Au milieu de toute cette agitation, il travaillait. Il avait fait adopter à l’Académie un nouveau plan du dictionnaire, et s’était mis aussitôt à l’exécution. Il absorbait 25 tasses de café en un jour, perdait le sommeil, se bourrait d’opium, délirait. Le 25 mai il était perdu. Il ressuscita un instant pour féliciter Lally-Tollendal de l’arrêt du Conseil qui cassait la sentence portée contre son père.

Les médecins Lorry et Tronchin n’avaient plus d’espoir. Tronchin épiait malignement comment le philosophe passerait ce « fichu moment ». Le philosophe voulait vivre. Il enrageait de n’avoir pas suivi le conseil de retourner à Ferney, il suppliait Tronchin de le « tirer de là ». Il souffrait d’horribles douleurs. Il avait peur de ce qu’on ferait de lui après sa mort. Il se souvenait de la Lecouvreur : il voulait éviter la voirie. Des prêtres s’agitaient : un abbé Gautier, le curé de la paroisse, qui était Saint-Sulpice.
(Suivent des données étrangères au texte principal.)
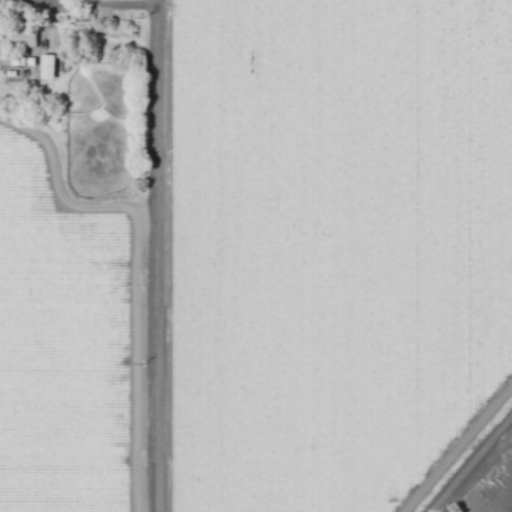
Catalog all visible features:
road: (97, 2)
building: (24, 37)
building: (47, 67)
road: (59, 192)
road: (160, 255)
road: (472, 465)
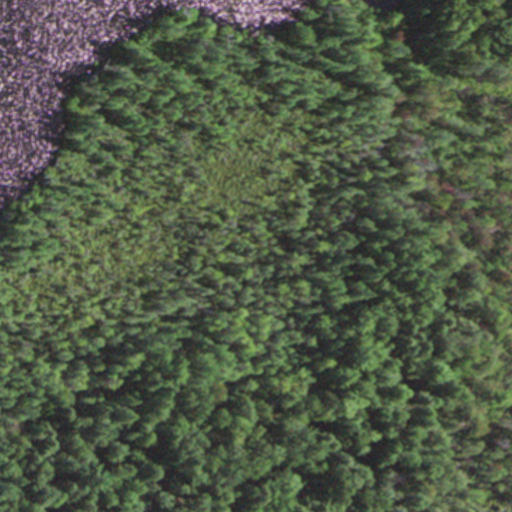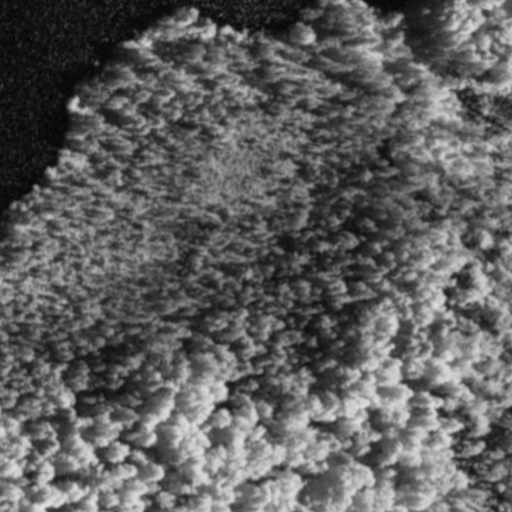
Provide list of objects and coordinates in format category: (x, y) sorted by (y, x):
park: (217, 276)
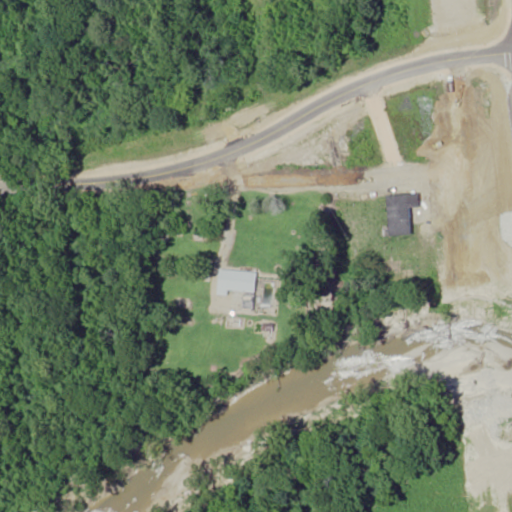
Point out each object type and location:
road: (351, 104)
building: (223, 116)
road: (239, 214)
building: (403, 214)
road: (483, 255)
building: (238, 281)
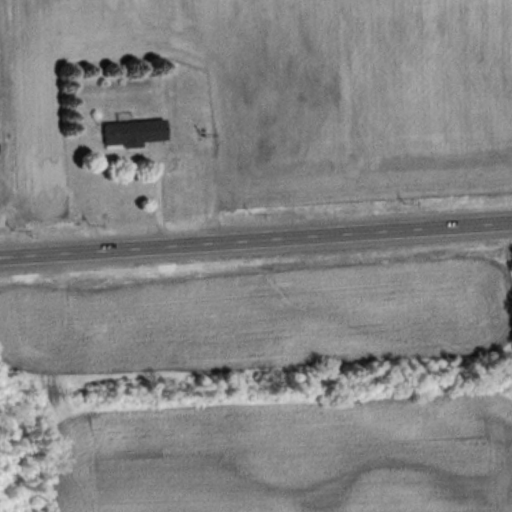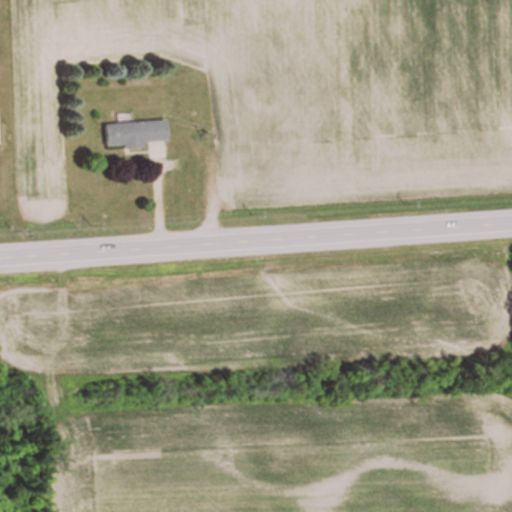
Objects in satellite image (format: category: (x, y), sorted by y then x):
building: (134, 135)
road: (256, 237)
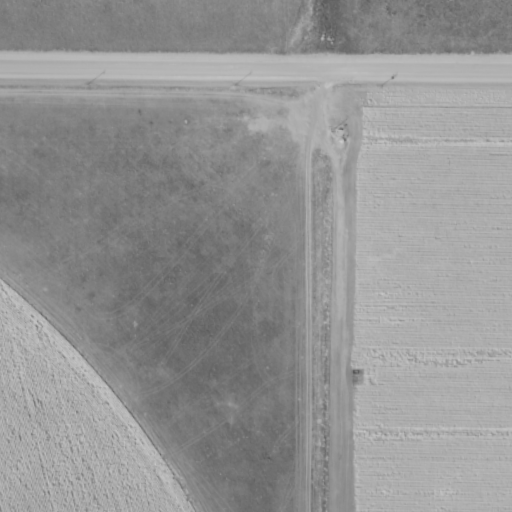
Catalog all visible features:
road: (255, 66)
Il signa une confession de foi, et une rétractation qui fut ensuite jugée insuffisante : on lui apporta une autre déclaration. « Laissez-moi mourir en paix », dit-il.

Dès le 28 février à la première alerte, il avait mis sa vraie confession aux mains de Wagnière :

Je meurs en adorant Dieu, en aimant mes amis, en ne haïssant pas mes ennemis, et en détestant la persécution.

Il semble qu’il se soit rasséréné, quand il comprit que c’était bien fini, et qu’il ait accepté la nécessité. Il mourut le 30 mai 1778, sur les onze heures du soir.

L’archevêque de Paris et le curé de Saint-Sulpice lui refusèrent la sépulture. Le roi dit ou passa pour avoir dit : « Laissez faire les prêtres » ; ni le ministère ni le Parlement ne voulurent intervenir. Voltaire avait désigné pour sa sépulture l’étoile de la charmille de Ferney. Mais Ferney était loin : l’évêque d’Annecy était à craindre. Il fallait agir vite, prévenir la vengeance ecclésiastique. L’abbé Mignot mit le corps dans un carrosse, enveloppé de sa robe de chambre et coiffé d’un bonnet de nuit. Il l’emporta à l’abbaye de Scellières en Champagne dont il était abbé commendataire. Là, Voltaire fut mis en bière et enseveli (1er-2 juin). Le prieur qui l’avait permis fut destitué par l’évêque de Troyes.

Voltaire n’attendit pas longtemps sa revanche. La Révolution le ramena à Paris en juillet 1791. Un cortège triomphal, — municipalité, députés, magistrats, Académiciens, jeunes filles vêtues de blanc, canonniers et chœurs de l’opéra, — le conduisit au Panthéon au milieu de l’enthousiasme universel. Déjà pourtant l’évolution politique de la France laissait Voltaire en arrière : mais le peuple se souvenait du défenseur de l’humanité. C’était Calas qui conduisait Voltaire au Panthéon dans une apothéose.

  1. Desnoiresterres, t. VIII. — Eug. Asse, Lettres de Mmes de Graffigny…), Suard, etc., 1883. — Voltaire, Recueil des particularités curieuses de sa vie et de sa mort (par Harel), 1782. — (Longchamp et) Wagnière, Mémoires sur Voltaire et ses ouvrages. — Ath. Coquerel, Jean Calas et sa famille, 1858 (2e éd., 1869). — C. Rabaud, Sirven, étude historique sur l’avènement de la tolérance.
  2. Lettre de Mme de Gallatin (Zeitschrift f. fr. Sp. u. L., VII, 207). Cf. la lettre de M. Hennin (Desnoiresterres, VIII, 76).